Surat yang kedua ditujukan kepada presiden sekaligus dokter tim saat itu, Jose Maria Delgado. Isinya:

“Dokter Jose Maria Delgado yang terhormat. Saya meminta Anda dan anggota komisi lainnya untuk membantu keluarga dan ibu saya tercinta. Selamat jalan, teman baik seumur hidup.”

Di bawah tanda tangannya, Porte menambahkan kalimat paling menyayat yang pernah ditorehkan seorang pemain kepada klubnya: “Nacional, hingga jadi debu, saya akan selalu mencintaimu.
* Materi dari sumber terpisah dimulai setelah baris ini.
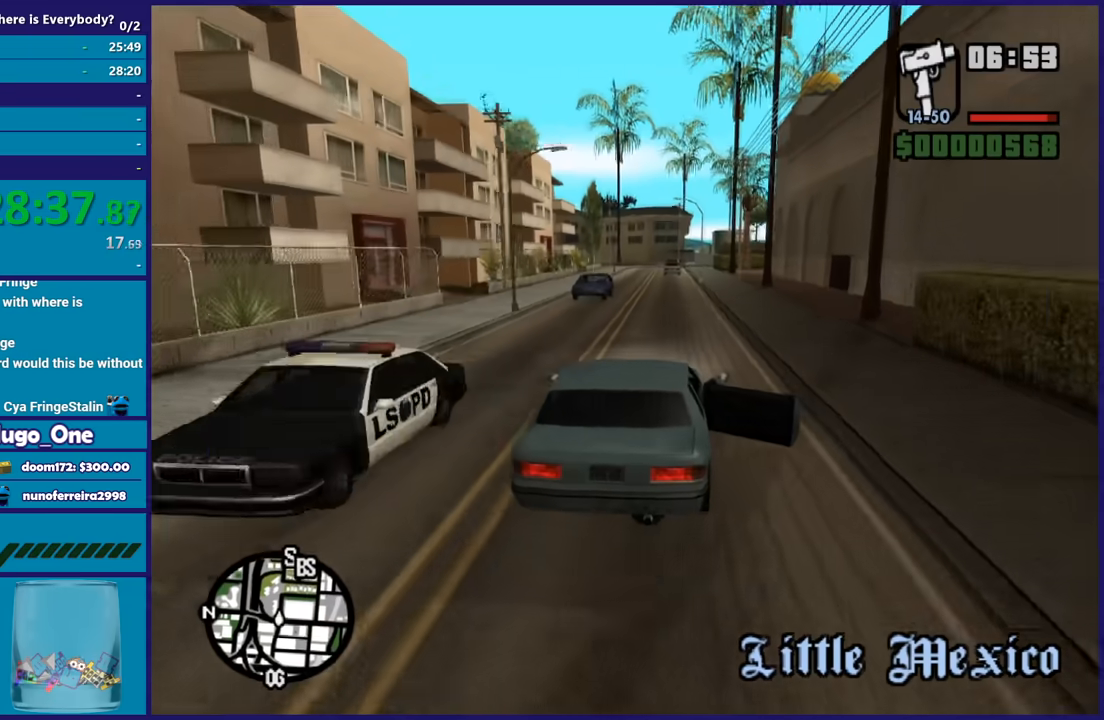
{"buttons": ["R2"], "left_stick": "center", "right_stick": "center", "button_events": []}
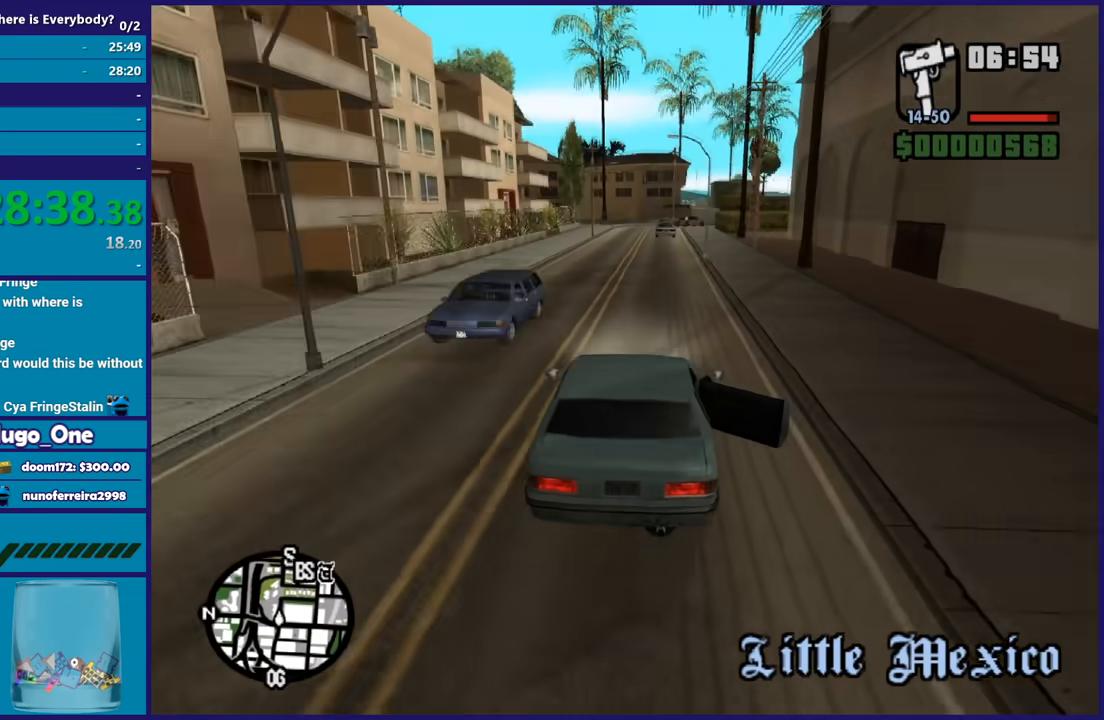
{"buttons": ["R2"], "left_stick": "center", "right_stick": "down", "button_events": []}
Saya tak akan pernah lupa bagaimana saya mencintaimu. Selamat tinggal selamanya.”

Berita kematian Porte membuat Uruguay gempar. Bukan hanya karena ia mengakhiri hidup dengan cara yang luar biasa mengejutkan, tetapi juga karena rasa kehilangan yang kuat: Porte bukanlah pemain semenjana. Di usianya yang baru 25 tahun, Porte sudah meraih 19 gelar bersama Nacional dalam enam musim dan bermain sebanyak 207 laga. Ia juga menjadi bagian skuat tim nasional Uruguay ketika memenangi Copa America kedua mereka pada 1917.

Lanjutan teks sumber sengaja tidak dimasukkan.